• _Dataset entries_
******************************
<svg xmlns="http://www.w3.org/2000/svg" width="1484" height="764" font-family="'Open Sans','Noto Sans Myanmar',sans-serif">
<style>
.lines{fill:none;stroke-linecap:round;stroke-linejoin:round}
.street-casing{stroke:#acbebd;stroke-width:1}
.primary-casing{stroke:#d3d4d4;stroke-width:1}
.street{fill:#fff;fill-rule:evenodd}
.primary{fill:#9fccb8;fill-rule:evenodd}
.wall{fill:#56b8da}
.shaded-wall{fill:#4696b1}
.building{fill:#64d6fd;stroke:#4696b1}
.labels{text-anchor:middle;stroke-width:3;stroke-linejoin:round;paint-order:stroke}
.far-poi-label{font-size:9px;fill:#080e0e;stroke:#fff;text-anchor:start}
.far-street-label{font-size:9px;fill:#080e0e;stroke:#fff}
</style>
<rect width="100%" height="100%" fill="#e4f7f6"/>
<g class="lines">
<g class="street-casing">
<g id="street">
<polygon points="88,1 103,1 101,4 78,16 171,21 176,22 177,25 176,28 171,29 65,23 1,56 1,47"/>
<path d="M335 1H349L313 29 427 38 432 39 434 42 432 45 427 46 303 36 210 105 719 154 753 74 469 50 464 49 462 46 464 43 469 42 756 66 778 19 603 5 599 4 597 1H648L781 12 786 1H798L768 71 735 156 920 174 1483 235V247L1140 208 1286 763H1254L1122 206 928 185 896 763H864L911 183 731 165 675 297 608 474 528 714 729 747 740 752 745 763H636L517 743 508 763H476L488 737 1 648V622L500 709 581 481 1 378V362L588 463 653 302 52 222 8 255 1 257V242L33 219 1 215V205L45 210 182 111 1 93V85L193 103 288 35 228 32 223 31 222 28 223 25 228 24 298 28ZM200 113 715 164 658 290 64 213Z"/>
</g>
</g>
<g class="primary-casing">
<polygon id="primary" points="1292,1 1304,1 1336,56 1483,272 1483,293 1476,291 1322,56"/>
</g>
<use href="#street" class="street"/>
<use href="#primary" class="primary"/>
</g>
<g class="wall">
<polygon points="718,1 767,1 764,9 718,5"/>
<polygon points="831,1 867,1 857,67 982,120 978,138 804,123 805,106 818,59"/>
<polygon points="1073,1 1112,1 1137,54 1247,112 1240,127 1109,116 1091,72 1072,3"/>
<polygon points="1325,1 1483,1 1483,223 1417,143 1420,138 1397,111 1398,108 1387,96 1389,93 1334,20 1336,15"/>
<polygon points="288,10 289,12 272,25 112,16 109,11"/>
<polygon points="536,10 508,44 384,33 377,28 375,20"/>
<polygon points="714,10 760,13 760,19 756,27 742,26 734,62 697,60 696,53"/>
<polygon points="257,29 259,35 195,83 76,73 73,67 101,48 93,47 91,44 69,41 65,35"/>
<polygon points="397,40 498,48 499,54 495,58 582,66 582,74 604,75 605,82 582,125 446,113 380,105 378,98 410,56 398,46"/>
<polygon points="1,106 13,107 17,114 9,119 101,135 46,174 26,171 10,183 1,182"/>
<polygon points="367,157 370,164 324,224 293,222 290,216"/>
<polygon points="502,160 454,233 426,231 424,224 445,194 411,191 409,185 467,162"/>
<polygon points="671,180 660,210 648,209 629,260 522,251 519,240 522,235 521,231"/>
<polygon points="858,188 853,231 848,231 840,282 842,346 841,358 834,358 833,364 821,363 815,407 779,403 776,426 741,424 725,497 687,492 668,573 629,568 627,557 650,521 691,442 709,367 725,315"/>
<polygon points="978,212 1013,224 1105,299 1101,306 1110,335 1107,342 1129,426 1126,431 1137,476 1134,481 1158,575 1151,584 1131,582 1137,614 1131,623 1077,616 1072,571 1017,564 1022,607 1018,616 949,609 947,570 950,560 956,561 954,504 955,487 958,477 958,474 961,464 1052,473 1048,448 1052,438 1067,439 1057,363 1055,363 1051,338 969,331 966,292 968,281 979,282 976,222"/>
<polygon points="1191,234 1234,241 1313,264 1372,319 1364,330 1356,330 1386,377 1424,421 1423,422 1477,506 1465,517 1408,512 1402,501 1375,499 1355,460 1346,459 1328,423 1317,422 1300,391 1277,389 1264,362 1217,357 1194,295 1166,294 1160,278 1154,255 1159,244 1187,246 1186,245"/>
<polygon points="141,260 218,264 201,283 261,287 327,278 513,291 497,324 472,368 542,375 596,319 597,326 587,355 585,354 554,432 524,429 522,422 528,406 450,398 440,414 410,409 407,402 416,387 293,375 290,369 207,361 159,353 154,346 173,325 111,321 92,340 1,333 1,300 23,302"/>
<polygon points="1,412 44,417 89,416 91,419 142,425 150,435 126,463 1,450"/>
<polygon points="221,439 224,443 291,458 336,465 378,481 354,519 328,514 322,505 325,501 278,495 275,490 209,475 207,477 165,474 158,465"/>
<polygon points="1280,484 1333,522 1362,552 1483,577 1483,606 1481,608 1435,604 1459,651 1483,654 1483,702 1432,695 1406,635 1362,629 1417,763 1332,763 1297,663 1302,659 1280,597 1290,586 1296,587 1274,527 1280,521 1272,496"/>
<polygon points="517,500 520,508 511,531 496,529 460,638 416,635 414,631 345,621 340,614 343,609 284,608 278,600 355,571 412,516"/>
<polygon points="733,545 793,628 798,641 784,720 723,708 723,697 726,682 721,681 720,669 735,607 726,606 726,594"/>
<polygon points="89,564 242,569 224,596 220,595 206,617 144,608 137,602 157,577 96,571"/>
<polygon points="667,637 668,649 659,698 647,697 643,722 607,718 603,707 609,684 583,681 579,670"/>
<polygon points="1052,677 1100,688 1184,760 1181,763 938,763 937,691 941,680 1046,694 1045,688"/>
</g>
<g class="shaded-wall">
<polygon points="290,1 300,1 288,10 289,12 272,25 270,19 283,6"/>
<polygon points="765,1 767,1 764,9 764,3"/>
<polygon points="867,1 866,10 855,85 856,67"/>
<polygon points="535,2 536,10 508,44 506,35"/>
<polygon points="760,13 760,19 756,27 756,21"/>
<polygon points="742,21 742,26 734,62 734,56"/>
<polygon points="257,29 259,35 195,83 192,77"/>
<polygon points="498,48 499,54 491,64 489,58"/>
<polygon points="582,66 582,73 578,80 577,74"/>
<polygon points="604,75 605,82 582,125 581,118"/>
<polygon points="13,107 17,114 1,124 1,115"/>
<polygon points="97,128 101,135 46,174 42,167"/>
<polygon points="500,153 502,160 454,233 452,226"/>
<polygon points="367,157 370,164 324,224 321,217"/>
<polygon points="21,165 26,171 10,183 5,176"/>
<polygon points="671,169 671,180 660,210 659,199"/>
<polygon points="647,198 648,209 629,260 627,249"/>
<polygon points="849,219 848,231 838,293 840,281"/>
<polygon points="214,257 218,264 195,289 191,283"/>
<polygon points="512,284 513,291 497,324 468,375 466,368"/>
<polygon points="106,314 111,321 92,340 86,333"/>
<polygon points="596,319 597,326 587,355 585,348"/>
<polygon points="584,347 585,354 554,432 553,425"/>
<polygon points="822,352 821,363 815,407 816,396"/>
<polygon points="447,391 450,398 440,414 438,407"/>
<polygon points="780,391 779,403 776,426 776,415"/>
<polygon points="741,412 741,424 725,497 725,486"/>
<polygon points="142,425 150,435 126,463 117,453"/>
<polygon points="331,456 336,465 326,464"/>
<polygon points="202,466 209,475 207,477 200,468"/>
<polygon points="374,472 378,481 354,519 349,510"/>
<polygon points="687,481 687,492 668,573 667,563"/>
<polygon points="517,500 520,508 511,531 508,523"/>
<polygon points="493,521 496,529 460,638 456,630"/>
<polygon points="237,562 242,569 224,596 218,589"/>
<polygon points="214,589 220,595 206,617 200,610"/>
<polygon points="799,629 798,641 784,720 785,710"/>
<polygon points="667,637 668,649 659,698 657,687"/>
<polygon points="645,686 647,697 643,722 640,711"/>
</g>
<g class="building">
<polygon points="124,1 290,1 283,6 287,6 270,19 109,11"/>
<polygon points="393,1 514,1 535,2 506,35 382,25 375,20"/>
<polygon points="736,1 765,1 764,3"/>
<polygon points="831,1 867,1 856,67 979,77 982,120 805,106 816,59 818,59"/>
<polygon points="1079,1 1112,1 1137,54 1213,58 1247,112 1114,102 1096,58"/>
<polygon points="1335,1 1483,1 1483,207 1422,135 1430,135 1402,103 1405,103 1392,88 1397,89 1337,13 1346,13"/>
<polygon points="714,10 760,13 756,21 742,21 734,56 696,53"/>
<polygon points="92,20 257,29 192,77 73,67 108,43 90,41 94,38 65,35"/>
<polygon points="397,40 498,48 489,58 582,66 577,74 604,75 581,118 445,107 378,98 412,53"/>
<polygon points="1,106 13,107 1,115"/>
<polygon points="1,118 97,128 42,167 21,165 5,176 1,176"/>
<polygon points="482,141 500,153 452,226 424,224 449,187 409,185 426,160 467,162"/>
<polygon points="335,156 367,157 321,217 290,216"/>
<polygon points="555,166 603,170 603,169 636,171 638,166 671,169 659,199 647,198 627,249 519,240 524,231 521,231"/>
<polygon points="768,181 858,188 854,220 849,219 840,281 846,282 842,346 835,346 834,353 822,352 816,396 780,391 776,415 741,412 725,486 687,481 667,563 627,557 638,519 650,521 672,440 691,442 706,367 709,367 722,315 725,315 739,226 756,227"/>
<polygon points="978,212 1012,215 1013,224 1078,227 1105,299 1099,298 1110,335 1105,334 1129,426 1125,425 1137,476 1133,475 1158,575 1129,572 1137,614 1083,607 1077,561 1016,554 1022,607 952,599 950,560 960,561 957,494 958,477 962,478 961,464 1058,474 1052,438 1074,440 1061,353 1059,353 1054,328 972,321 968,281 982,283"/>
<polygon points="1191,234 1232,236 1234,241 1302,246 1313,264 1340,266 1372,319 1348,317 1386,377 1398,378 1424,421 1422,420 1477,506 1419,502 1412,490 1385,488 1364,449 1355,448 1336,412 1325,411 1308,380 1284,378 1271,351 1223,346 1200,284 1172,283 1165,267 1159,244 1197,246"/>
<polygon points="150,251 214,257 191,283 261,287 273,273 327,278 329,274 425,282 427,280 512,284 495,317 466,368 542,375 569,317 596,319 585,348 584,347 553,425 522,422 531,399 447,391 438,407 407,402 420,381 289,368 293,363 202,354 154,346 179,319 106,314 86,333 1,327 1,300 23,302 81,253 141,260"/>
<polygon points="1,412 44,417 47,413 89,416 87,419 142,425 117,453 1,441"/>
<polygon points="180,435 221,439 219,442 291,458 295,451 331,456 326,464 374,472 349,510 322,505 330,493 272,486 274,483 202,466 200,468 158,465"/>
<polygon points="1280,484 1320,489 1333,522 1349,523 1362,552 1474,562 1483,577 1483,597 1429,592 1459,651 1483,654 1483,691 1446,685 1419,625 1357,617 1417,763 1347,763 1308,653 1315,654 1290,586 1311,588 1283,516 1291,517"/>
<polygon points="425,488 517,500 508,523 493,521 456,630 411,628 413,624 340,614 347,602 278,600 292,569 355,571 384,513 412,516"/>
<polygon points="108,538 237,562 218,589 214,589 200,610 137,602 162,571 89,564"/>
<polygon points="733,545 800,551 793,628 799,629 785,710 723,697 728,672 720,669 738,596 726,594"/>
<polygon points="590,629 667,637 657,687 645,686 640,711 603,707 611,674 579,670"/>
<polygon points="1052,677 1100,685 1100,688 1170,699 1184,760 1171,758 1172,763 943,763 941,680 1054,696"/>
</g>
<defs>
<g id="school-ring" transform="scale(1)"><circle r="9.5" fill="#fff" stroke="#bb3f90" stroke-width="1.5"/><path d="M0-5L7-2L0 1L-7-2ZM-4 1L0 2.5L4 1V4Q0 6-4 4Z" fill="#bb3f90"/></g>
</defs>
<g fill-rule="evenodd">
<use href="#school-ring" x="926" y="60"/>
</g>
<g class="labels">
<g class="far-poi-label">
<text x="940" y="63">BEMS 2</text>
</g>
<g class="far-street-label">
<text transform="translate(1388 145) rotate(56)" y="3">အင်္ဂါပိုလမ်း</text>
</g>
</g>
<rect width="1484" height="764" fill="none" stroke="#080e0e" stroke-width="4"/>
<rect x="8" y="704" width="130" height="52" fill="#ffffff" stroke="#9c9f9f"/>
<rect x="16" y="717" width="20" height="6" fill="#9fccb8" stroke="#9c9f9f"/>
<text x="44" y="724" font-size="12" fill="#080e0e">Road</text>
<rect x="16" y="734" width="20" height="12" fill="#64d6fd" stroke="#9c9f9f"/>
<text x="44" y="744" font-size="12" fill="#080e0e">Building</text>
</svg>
******************************
Working through the records, copy each line in which the word "rule" appears.

.street{fill:#fff;fill-rule:evenodd}
.primary{fill:#9fccb8;fill-rule:evenodd}
<g fill-rule="evenodd">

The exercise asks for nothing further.